## WORK TO COMPLETE
Say how many lines in the records contain the string "Rejs". Nothing but the number should be given.

DATA PROVIDED below:

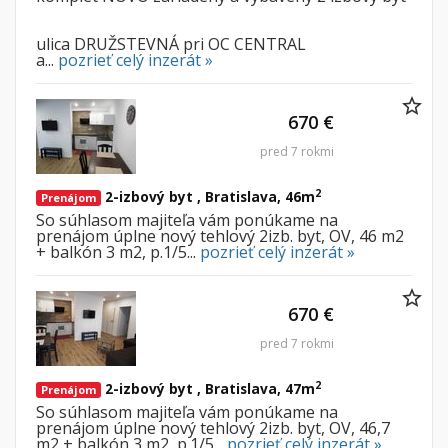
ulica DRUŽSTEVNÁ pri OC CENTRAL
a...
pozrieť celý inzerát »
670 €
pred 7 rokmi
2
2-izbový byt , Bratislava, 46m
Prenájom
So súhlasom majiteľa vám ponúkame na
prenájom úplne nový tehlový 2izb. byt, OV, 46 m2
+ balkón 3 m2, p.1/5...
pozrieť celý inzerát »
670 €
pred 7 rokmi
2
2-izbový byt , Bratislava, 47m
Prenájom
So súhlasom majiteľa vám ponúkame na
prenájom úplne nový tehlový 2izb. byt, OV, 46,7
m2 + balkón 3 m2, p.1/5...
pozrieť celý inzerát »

End of DATA PROVIDED.
DATA PROVIDED below:

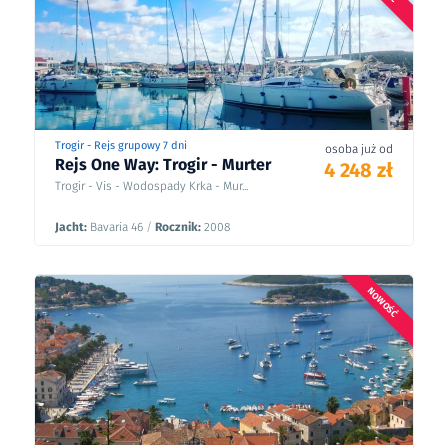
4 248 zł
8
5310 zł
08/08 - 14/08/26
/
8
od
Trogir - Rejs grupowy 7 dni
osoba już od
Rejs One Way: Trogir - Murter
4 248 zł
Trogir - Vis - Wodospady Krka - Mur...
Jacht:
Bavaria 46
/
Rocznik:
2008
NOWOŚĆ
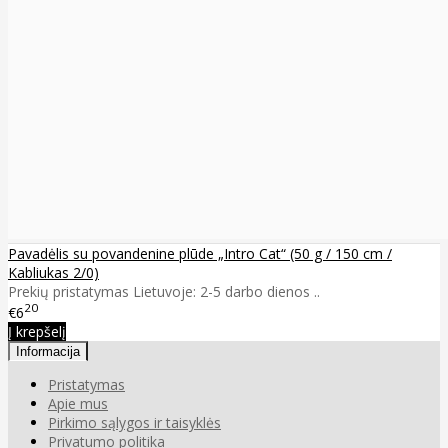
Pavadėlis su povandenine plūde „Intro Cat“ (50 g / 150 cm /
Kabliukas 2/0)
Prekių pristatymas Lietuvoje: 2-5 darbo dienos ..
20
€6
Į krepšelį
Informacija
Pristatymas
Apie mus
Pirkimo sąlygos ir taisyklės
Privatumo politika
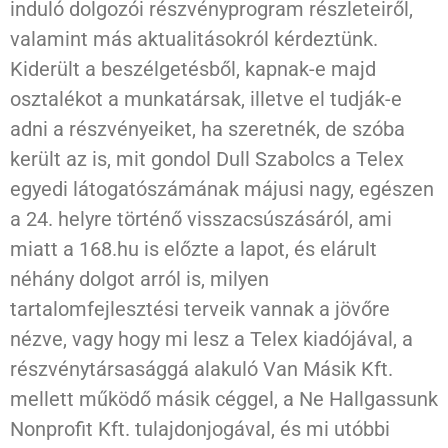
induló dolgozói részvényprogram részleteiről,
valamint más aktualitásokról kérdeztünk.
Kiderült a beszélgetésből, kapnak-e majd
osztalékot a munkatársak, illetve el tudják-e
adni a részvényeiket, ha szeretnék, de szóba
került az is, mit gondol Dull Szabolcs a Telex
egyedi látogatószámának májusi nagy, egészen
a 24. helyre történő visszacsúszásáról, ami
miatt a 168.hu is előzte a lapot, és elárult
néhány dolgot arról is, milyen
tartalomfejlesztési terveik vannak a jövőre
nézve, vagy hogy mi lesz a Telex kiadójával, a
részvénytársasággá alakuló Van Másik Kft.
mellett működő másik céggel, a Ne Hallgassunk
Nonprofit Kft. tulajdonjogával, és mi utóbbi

End of DATA PROVIDED.

## RESPONSE TO THIS TASK
2